The experimental Pouring Mediums will also discolor due to “SID”. This can be effectively blocked by applying a few coats of either GAC 100 or Polymer Medium to the canvas or panel first. These Pouring Mediums are still experimental and not generally available, unfortunately. We are working on them. The great thing about GAC 800 is how non-crazing it is and I have been using it a lot in my own work mixed with Fluid Acrylics. It makes beautiful pours.
Here are some links with more information about discoloration and the natural “patina” of acrylic films:
SID: http://www.youtube.com/watch?v=4ORHTuYGO8U&feature=plcp
The Acrylic Patina: https://justpaint.org/defining-the-acrylic-patina/
Guidelines for Clear or Lightly Tinted Textures, Layers, and Glazes:
http://www.goldenpaints.com/technicalinfo/technicalinfo_clear_layers
Thanks Scott,
Just wondering when the Clear Pouring Mediums (Thin & Thick) will be generally available? I’m anxious to start using them in my own art practice, as well as exploring them with my painting students.
Best Regards,
Tina Poplawski
Hi Tina! At this point in time, we are still testing these products and have no clear time frame for when they might be regular products or even custom products. They are still in the experimental phase. But, if you send us your email address we can send you some more details about the products. Send a message to me at sbennett@goldenpaints.com and we can proceed from there!

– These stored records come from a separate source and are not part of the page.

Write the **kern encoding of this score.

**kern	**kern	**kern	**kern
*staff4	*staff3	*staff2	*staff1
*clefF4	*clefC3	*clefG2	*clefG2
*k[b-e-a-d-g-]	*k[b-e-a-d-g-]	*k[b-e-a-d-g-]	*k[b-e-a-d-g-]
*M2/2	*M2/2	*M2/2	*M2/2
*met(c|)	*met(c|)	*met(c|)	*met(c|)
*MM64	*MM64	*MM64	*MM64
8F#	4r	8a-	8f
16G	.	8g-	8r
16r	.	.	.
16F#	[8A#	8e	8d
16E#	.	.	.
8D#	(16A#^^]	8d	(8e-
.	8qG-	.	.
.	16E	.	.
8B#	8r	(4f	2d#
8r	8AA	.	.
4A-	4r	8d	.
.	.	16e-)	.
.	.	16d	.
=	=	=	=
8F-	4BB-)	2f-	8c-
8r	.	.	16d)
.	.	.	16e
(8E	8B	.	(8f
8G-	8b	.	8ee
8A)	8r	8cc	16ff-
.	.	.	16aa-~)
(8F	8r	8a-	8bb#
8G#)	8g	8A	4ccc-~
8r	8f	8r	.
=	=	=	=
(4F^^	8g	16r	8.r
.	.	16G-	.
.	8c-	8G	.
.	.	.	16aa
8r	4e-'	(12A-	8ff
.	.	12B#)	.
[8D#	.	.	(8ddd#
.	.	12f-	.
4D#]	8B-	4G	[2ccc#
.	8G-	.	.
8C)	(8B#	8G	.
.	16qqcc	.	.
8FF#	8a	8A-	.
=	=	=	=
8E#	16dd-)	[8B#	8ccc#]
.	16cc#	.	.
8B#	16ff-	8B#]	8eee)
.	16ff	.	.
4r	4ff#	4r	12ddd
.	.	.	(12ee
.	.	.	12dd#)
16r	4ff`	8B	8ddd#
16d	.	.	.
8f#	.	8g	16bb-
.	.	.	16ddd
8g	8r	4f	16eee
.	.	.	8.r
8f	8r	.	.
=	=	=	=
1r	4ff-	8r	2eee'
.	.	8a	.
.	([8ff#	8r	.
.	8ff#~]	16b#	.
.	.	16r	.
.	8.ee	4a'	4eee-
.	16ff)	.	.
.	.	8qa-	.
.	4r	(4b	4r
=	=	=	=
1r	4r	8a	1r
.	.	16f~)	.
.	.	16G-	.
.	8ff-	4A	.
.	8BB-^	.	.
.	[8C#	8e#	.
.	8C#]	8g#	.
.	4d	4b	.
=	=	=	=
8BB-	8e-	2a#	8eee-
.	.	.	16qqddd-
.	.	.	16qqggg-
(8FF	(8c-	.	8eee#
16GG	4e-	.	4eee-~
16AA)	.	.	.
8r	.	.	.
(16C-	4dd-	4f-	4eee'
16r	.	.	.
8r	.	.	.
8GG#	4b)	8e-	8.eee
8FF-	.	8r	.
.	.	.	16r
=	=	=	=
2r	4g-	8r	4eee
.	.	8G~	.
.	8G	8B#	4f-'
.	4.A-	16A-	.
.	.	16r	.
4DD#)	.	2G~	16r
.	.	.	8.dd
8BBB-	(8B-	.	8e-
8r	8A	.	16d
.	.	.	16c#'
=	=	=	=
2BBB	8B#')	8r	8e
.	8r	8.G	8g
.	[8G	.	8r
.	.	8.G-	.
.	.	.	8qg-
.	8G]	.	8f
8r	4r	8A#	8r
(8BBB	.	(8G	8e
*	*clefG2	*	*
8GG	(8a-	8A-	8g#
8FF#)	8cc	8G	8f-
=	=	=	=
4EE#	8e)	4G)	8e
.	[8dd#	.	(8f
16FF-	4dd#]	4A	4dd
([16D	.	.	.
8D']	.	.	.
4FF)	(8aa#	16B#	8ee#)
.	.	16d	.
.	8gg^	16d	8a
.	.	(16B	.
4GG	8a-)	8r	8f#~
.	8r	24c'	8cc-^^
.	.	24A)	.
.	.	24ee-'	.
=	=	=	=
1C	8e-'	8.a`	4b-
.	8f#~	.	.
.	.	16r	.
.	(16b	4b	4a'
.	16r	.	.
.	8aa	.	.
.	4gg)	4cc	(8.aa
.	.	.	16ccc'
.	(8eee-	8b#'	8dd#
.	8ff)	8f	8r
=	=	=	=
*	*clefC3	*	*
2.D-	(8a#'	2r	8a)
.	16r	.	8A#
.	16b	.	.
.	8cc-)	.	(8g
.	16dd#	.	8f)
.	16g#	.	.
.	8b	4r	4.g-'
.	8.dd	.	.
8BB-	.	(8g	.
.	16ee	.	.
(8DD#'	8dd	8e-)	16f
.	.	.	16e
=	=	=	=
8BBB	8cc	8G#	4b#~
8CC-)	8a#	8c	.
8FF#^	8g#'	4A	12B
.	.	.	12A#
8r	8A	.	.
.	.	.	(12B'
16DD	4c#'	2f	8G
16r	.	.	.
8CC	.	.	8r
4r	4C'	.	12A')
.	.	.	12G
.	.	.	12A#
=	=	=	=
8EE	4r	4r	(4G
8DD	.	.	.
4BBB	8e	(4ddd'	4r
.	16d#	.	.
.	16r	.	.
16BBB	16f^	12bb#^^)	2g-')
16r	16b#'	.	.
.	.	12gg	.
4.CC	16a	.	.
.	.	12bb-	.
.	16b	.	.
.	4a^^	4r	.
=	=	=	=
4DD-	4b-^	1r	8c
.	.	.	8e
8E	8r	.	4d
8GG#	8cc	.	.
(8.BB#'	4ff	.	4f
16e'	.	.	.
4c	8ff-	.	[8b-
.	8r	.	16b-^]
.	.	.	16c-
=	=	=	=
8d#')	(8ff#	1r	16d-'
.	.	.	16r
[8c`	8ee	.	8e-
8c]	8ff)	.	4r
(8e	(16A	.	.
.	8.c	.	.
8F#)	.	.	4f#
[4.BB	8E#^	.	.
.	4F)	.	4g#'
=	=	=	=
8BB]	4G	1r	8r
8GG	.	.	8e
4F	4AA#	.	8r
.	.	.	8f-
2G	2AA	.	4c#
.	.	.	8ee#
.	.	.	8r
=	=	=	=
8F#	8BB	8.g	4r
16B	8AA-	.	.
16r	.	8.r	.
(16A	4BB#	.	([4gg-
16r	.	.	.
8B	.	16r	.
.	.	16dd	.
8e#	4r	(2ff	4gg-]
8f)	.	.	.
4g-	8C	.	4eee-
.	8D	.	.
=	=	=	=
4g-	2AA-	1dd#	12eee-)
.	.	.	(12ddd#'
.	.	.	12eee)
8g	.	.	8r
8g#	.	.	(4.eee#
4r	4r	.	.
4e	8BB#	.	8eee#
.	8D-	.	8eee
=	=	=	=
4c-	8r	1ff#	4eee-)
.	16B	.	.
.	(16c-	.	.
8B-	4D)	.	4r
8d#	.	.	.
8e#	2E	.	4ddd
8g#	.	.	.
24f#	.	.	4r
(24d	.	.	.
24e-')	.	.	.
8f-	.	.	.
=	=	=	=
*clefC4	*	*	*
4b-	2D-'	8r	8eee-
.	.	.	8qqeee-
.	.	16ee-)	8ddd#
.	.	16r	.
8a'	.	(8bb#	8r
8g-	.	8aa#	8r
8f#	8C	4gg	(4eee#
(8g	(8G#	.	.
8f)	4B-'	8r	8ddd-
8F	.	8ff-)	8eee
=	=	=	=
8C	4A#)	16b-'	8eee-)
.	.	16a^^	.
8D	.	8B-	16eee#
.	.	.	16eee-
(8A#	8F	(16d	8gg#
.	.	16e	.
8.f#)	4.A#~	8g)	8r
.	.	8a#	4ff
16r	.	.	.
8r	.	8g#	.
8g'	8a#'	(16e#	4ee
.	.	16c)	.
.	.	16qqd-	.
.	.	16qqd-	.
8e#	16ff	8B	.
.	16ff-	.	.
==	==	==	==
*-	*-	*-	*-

Best regards, Scott Bennett
Hello,
Our Pouring Mediums are Water-based and would not be compatible with oil paints. We do not have a designated product for pouring with oils and we recommend that oil paint
layers remain thin. Thicker layers can take a very long time to dry and be prone to wrinkling for example. Oils will dry through oxidation, not evaporation like acrylics, so oil paint films can develop a dried skin, which can keep the paint under wet. Here is an article on the subject if you are interested: Weighing In on the Drying of Oils
We hope this helps and let us know if you have questions help@goldenpaints.com
Scott
What happened to these clear mediums? They seem too useful to be forgotten
Hello, Asaf. Thanks for your question. This article is from 2012. The Clear Pouring Mediums (Thick) and (Thin), were really wonderful acrylic painting mediums, but had some flaws. One was that they were very slow-drying, more than our standard acrylic mediums like Gloss Medium, CLear Leveling Gel, and Clear Tar Gel (which are similar but often craze during drying). The other main issue was that even upon drying, the painting would often “slump” when hung vertically, especially in the first 3-6 months from when applied. These hurdles could not be overcome and therefore we halted the process to make them move from “experimental” to “standard” product status.